Reproduce the items below word for word, starting with the line that contains "Which series has" and going on through the end of the items. Omit the pictures from your output.
§
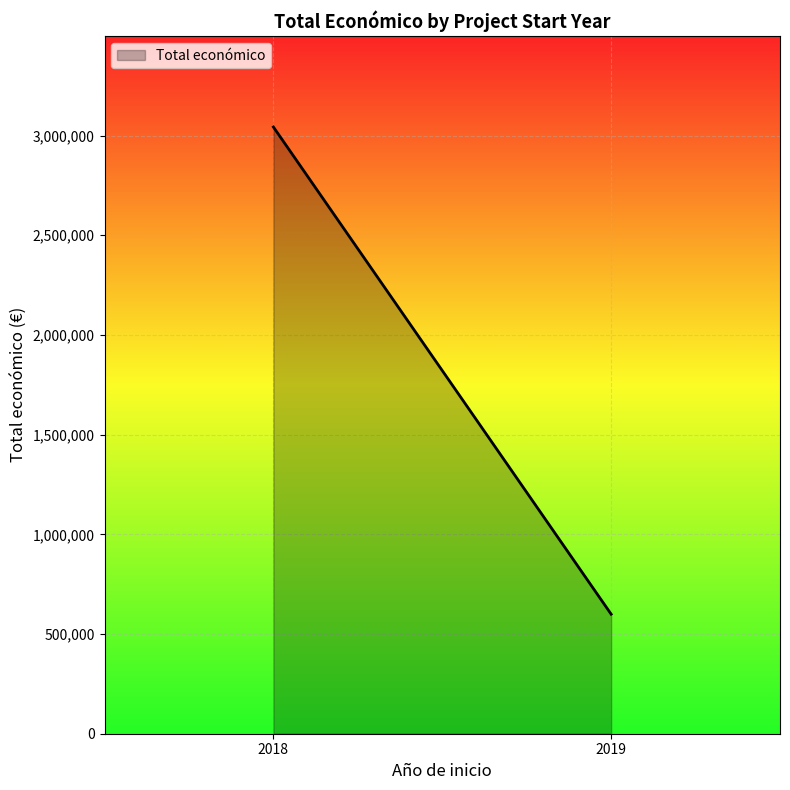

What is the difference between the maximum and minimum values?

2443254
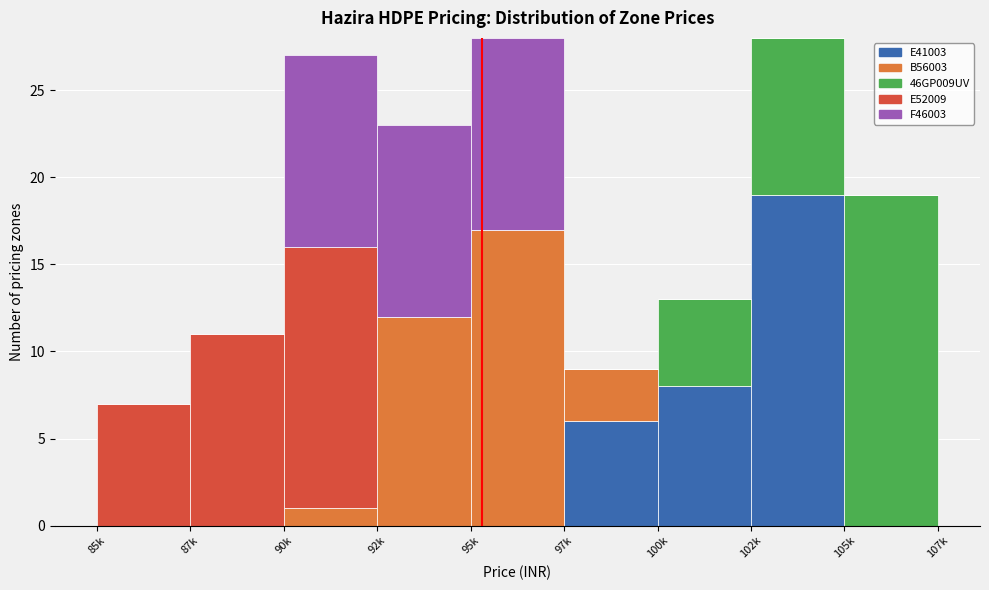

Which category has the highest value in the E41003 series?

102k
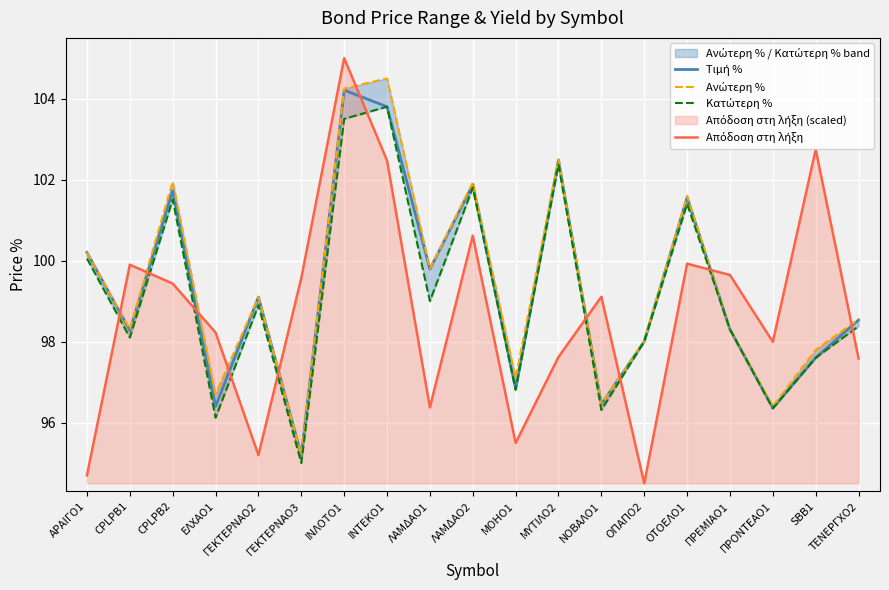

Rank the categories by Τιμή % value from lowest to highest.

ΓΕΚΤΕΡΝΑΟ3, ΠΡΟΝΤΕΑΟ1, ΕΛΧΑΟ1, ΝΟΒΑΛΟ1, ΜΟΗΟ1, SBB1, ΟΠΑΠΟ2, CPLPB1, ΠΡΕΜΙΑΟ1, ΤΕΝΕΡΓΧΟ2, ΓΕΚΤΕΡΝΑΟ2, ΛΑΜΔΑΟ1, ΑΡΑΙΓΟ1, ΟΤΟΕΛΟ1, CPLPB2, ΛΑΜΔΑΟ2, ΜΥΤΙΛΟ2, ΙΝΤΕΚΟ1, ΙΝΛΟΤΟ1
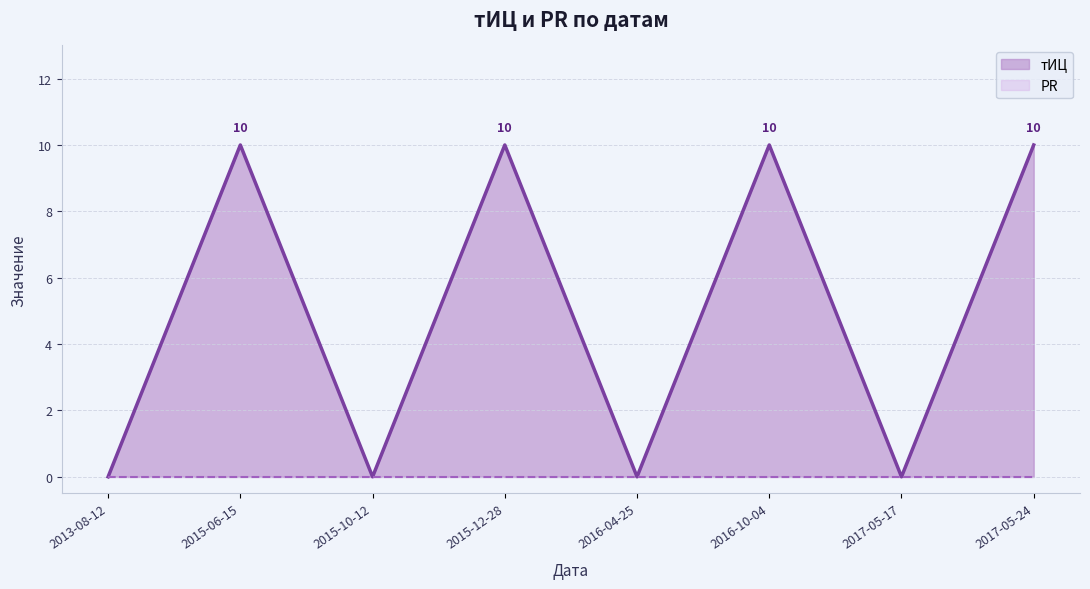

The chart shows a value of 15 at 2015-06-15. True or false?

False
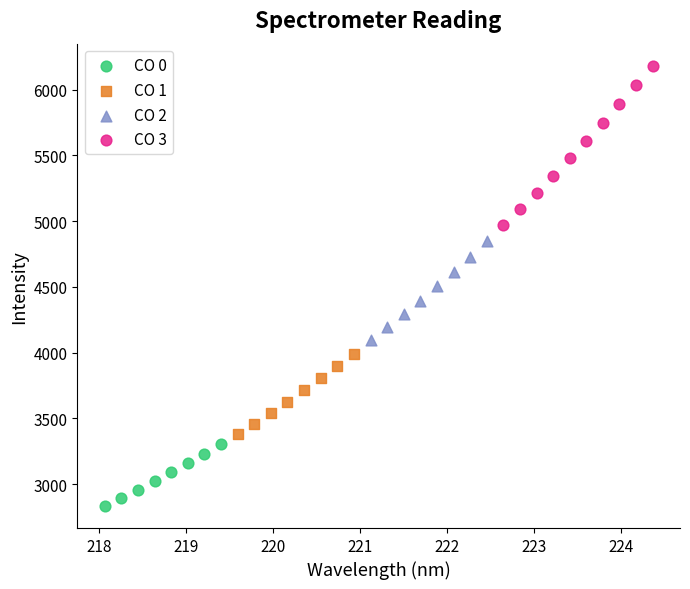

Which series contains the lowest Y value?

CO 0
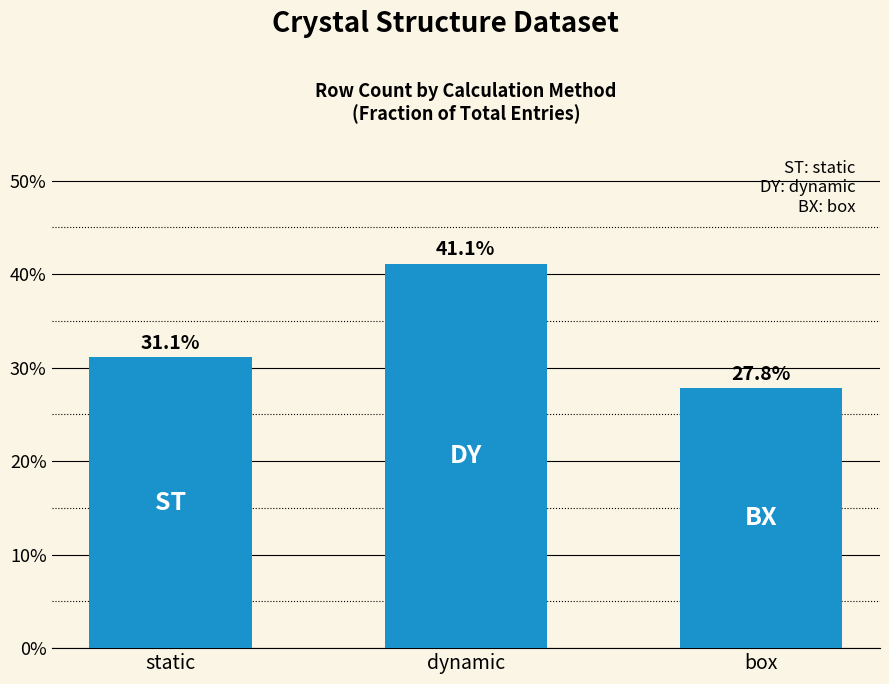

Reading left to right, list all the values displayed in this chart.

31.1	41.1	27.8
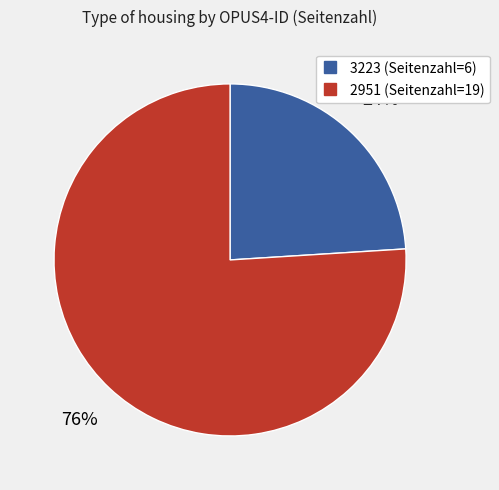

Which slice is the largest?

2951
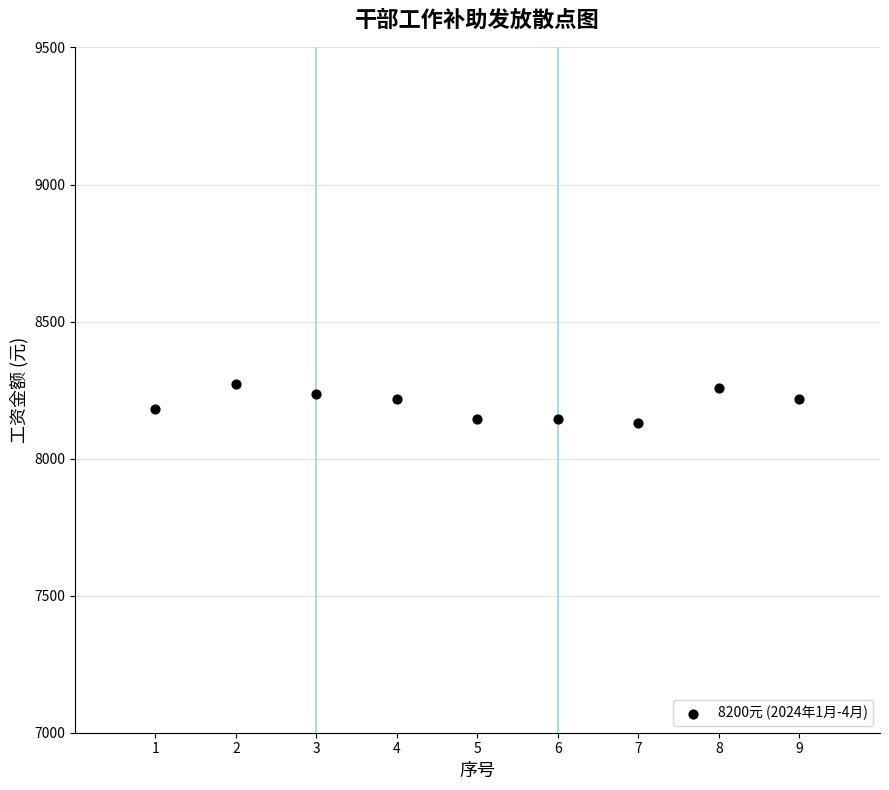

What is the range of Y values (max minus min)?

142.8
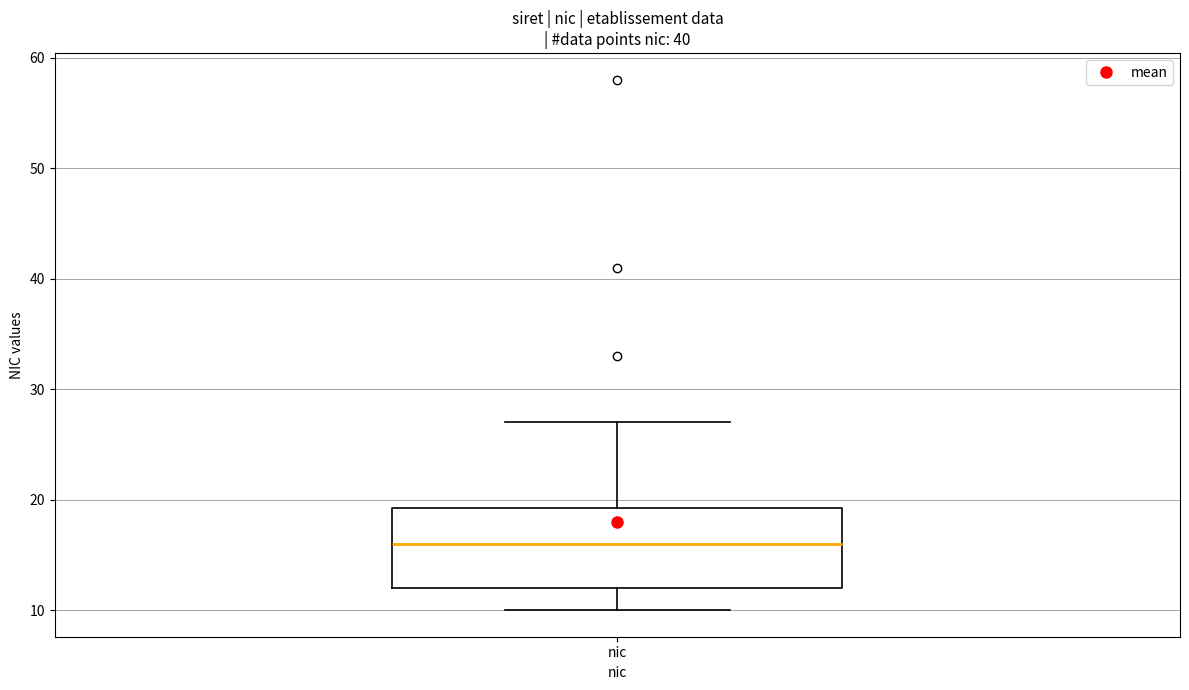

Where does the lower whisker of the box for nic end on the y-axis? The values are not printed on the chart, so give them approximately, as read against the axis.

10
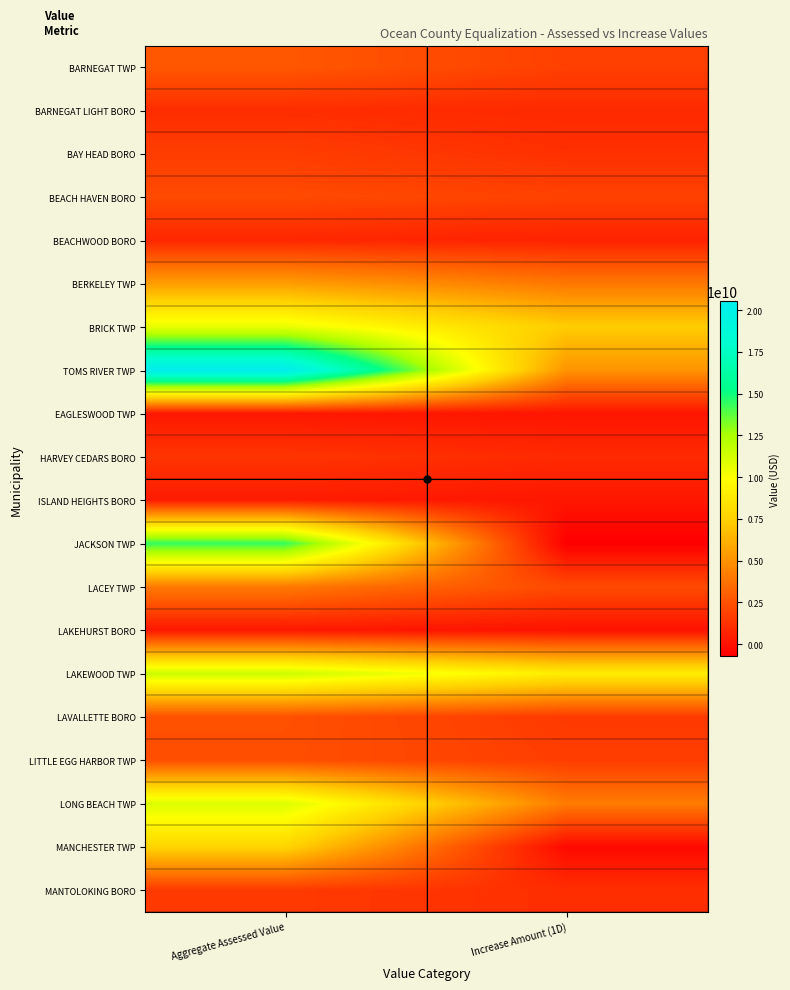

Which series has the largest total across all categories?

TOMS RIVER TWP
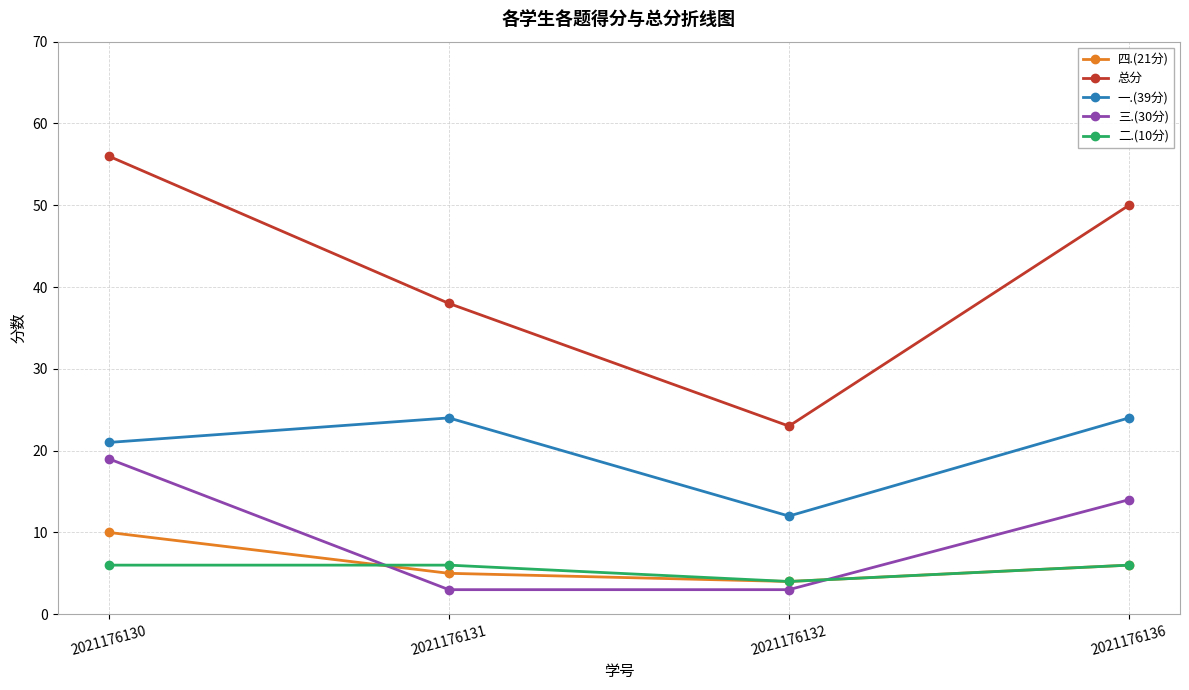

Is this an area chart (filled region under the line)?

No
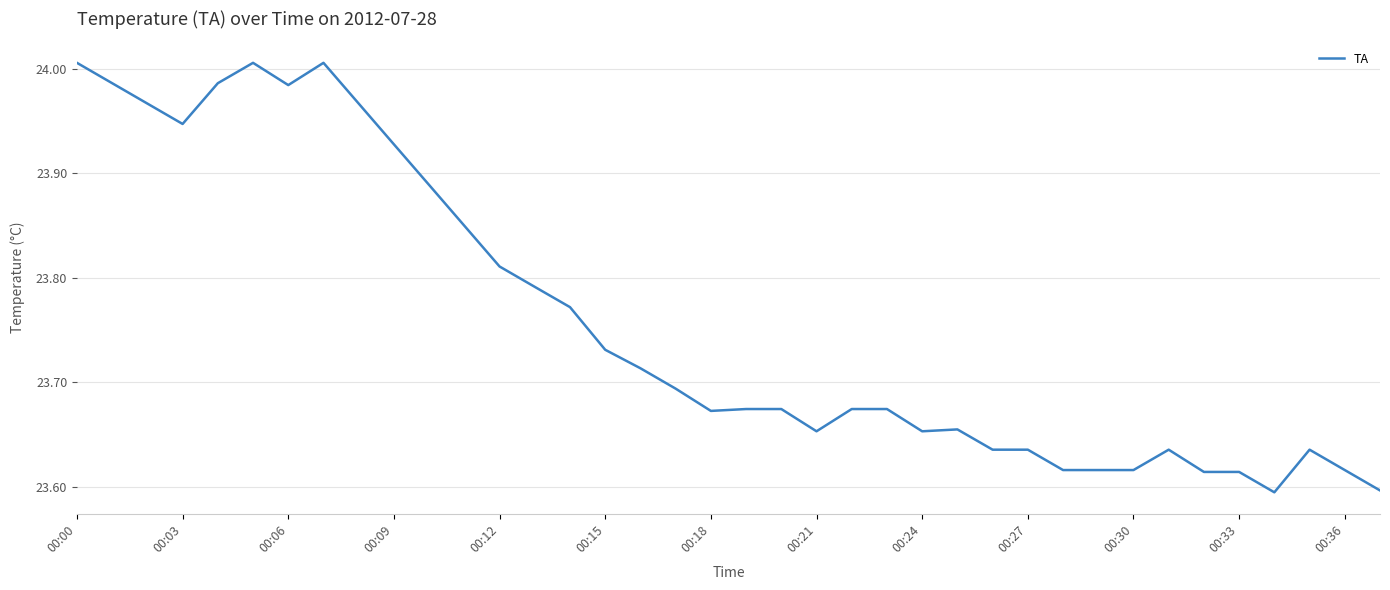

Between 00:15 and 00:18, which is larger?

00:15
§
- [Answer space]
Which series has the largest total across all categories?

TOMS RIVER TWP

Is this an area chart (filled region under the line)?

No

Between 00:15 and 00:18, which is larger?

00:15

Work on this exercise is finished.